In Firefox (tested with FF6 and FF5): you can get whole complex JavaScript Objects form actionscript code. In other words you can ask for AuthContainer and you then could access all its properties over that. That does not sound interesting? Keep on reading and see how the IE works :-/
In IE (tested with IE9): you could only get leaves of Objects. In other words: you can only get the property logged in of the Object AuthContainer. You cannot get the whole AuthContainer with all its properties. That makes programming a bit more ugly.

So: You better write code on a common base and always use the ugly IE-way...



Why use JavaScript for that? - I will modify the headers myself!

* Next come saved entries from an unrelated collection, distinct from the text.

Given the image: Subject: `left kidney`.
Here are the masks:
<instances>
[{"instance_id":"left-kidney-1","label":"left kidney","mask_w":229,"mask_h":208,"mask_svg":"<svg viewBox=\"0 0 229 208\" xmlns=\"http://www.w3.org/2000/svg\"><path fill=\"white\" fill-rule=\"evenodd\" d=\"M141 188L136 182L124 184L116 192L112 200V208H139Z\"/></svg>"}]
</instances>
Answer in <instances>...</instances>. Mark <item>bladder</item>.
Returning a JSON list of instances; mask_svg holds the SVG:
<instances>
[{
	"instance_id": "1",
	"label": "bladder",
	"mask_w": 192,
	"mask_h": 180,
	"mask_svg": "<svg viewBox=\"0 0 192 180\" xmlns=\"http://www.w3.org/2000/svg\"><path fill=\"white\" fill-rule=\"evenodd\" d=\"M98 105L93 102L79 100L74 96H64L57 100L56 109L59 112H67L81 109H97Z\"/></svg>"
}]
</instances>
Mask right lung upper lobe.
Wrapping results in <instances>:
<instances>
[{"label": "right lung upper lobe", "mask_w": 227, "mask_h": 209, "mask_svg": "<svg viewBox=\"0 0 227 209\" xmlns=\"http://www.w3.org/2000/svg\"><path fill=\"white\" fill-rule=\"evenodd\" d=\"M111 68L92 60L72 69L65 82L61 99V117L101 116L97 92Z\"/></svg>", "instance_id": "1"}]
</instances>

You might think: Why not easily add the credential-stuff to each request I send through flash. That way I need no JavaScript interaction and the option to load resources directly through the browser is not relevant for me. If you are a flex expert than you might already know that flex does only allow header-modification on certain circumstances. The first obstacle is that get-request could not have user-modified headers - the flash-player will silently remove all changes. But you might have heard of a HTTP-Override-Header (TODO:Link to next Blog-Post) that needs server-sided support, but makes it possible to modify the headers of your http-requests. With that you really could get a working solution - just write the credentials in the right header-place and your server-code will see non difference to the chellenge-response made with XMLHTTPRequest. The problem that might appear later on is the following: When you combine browser-based authentication (automatically added credentials for each request by the browser) with the manually added http-header-credentials you will observe different behaviours in the different browsers. Today (August 2011) the following happens in IE8 and IE9: The credentials that you manually added to the request-headers are silently overwritten by the browser. In Firefox 6 you will get the following: The authorization-headers are appended (credentials are doubled under the same header key) and not replaced - that will mess up your authentication and your application is not usable any more. If you are running in IE. So in firefox you will immediately see a malbehaviour. But in the IE it could get even worse: Maybe you want use the cool "open directly with the correct application feature" only in some special part of your application. So thats the place wehere you implement the JavaScript-browser-authentication described above. If you do that you will get a mess: If you hit the reload-button of your browser and for that reason get a reloaded application with a showing up log-in dialog, you could login and everything seems to be fine. But, if you enter invalid credentials you will also be logged in - What the heck is happening? You are adding the wrong credentials manually to the headers but the browser is silently overwriting them with the still valid challenge-response, you have issued the last time you used the XMLHTTPRequest for authentication.
So a final line-up: Never add credentials to headers by your own - It requires ugly workarounds to get it run and it might mess up your whole authentication-system and you will not immediately see that.